Im Prinzip beginnt alles mit einer guten Tat. Spider-Man bringt den Kingpin zu Fall, den König des Verbrechens. Zusammengeschnürt wird er der Polizei übergeben und ist somit aus dem Rennen. Doch der kriminellen Hydra NYCs schlägt man nicht so einfach den Kopf ab. Plötzlich taucht aus dem Untergrund eine neue Organisation auf, mit dämonischen Masken bekleidet, die den Terror auf eine ganz andere Stufe hebt. Zwar hat mir der übernatürliche Esprit der Bande nicht gefallen, ebenso wenig deren leuchtende Augen, trotzdem bin ich angetan von der Handlung. Insomniac nimmt sich Zeit, um die Geschichte mit diversen Cutscenes und Dialogen zu erzählen. Im Spielverlauf tun sich ständig neue Baustellen und Optionen auf, um die sich unser Superheld kümmern muss. Im letzten Viertel knallt es dann so richtig, wenn alle Fäden zusammenlaufen und der Showdown unmittelbar bevorsteht.

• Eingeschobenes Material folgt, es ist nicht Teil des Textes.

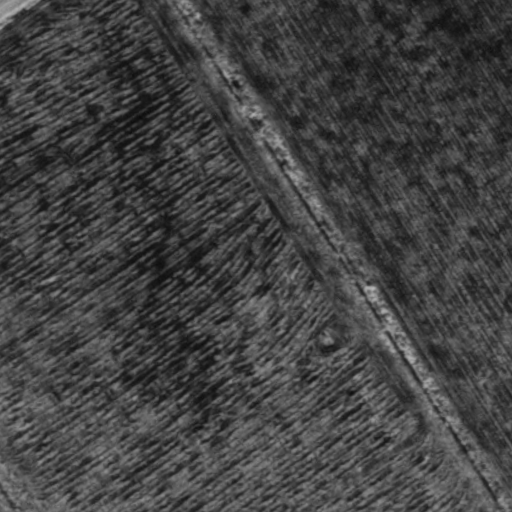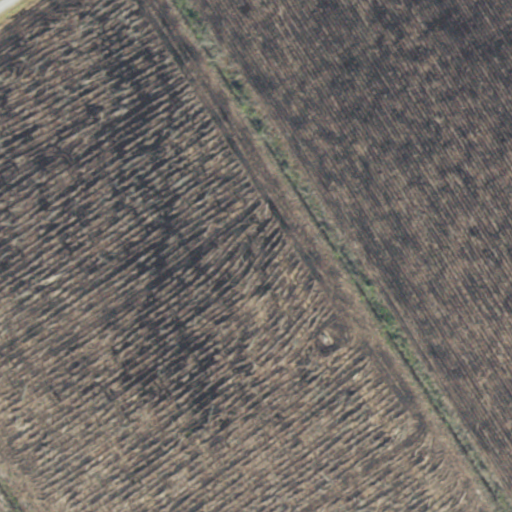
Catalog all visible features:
road: (5, 3)
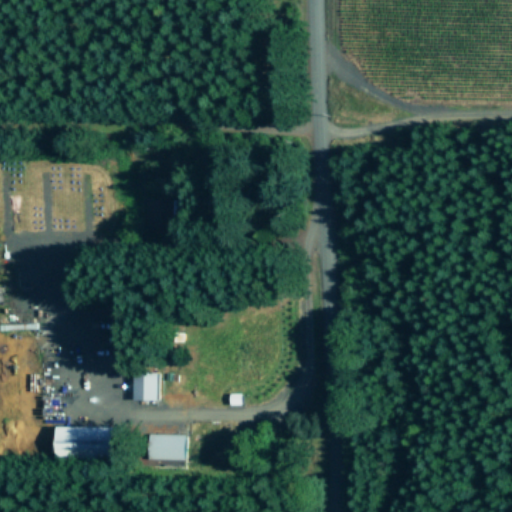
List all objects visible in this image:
road: (158, 118)
building: (164, 211)
road: (322, 255)
building: (125, 337)
building: (151, 385)
road: (242, 403)
building: (86, 441)
building: (171, 445)
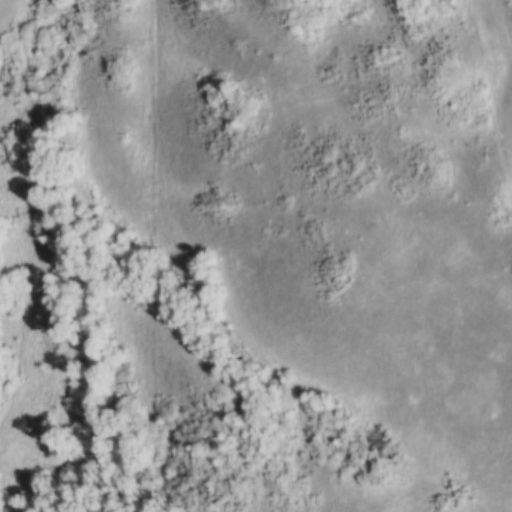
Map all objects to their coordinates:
road: (509, 7)
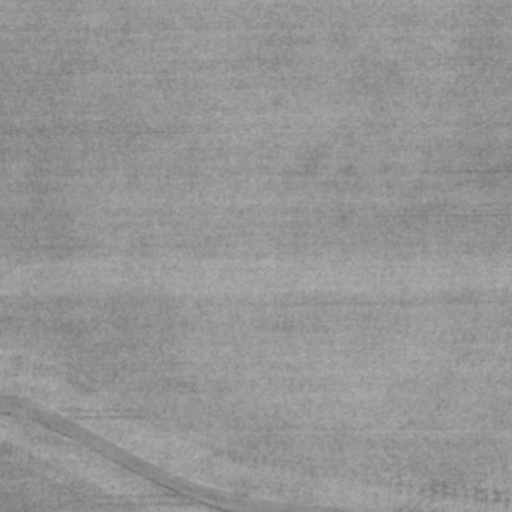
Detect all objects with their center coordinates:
crop: (256, 256)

Bis dahin hat man schon gute 20 Stunden auf der Uhr, was unter anderem an den Sidequests liegt, die euch clever von der Haupthandlung ablenken. Selbst ohne Ziel ist es die helle Freude durch New York zu rasen, Sehenswürdigkeiten zu fotografieren oder versteckte Rucksäcke aufzuspüren. Laufend kommen Meldungen zu kleineren Verbrechen rein, denen ihr nachgehen könnt, aber nicht müsst. Es ist gut ausbalanciert, setzt euch selten unter Druck, gibt euch aber umgekehrt konstant das Gefühl gebraucht zu werden. Punkten konnte Spider-Man bei mir auch mit seiner menschlichen Komponente: Er fährt in voller Montur mit der U-Bahn, lässt sich bereitwillig auf Selfies ein, spielt mit seinem Smartphone herum oder versucht Ordnung in sein Liebesleben zu bringen.

Während ich mit so dichter und stimmiger Atmosphäre nicht unbedingt gerechnet hatte, lag ich mit meiner Einschätzung in Sachen Gameplay goldrichtig. Marvel’s Spider-Man ist für mich der Inbegriff eines Action-Adventures mit Filmlizenz und wagt sich entsprechend kaum in neue Dimensionen vor. Nein, eher im Gegenteil. Nicht nur die Macher der Arkham-Spiele dürften sich bisweilen an ihre eigenen Werke erinnert fühlen, selbst die (schlechten) direkten Vorgänger haben spielerisch nicht viel anders gemacht. Der Protagonist schwingt sich durch die Stadt, prügelt seinen Widersachern die kriminelle Energie aus dem Leib und kümmert sich dann und wann um die Superschurken. Mir weht also kein frischer Wind durchs Haar, dennoch verspüre ich nicht den Drang das Spiel dafür zu kritisieren. Denn, meine Güte, wie unfassbar gut ist das bitte alles inszeniert?! Die Kämpfe sind wuchtig und brutal, werden durch Griffe, Würfe, Schläge und unterschiedlichste Gadgets bereichert und verfeinert. Ihr könnt Gegner entwaffnen, bewegungsunfähig machen, durch die Luft schleudern und kontert nahezu jede Attacke auf akrobatische Art und Weise aus. Es gibt kleinere Minispiele, Stealth-Missionen und die Übergänge von Kampagne zu Erkundung oder von einer Zwischensequenz zum Spiel sind dynamisch und flüssig. Geglückt ist den Entwicklern auch das Missionsdesign. Die Motivation ist hoch und man hat jeden Tag Lust auf ein paar neue Aufgaben.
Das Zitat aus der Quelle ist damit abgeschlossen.